La « muse du poison »

Sa compétence sur les thèmes agricoles est saluée par tous, à droite comme à gauche. « Ces thématiques, je les pratique depuis toujours, j’ai une certaine intimité avec elles », se flatte Tereza Cristina. Elevée à la ferme, elle n’a pourtant rien d’une paysanne. Pendant sa jeunesse, ses parents l’envoient habiter à New York chez une tante, mariée à un diplomate. La jeune Tereza découvre alors le jazz et la littérature.
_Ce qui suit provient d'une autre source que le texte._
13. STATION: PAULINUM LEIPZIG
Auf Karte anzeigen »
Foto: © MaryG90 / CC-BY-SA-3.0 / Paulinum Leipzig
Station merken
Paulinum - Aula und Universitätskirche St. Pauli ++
Le dieu de la bossa-nova, Tom Jobim, vient gratter la guitare dans le salon, accompagné à l’occasion de chanteuses lyriques.

« Le président m’écoute, j’ai toute liberté pour lui donner mon opinion. » Tereza Cristina

Députée, elle prend vite la tête du puissant FPA, lobby de l’agronégoce à la Chambre, dont sont membres la moitié des parlementaires. « Tereza » est une femme à poigne à la Thatcher, une « Iron Lady », dans tous les sens du terme. Souffrant d’obésité morbide dans sa jeunesse, elle subit une chirurgie bariatrique et perd 30 kilos : aujourd’hui encore, elle prend des injections de fer. Elle est aussi, et peut-être surtout, une femme controversée, surnommée la « muse du poison » en ­raison de son soutien acharné aux pesticides. « Au début, ce surnom m’embêtait, maintenant, c’est devenu une blague ! », dit-elle en riant, sûre de son fait et de sa puissance. Pesticides, déforestation, taux de change, accords commerciaux… depuis son arrivée au gouvernement, aucun dossier ne lui a échappé.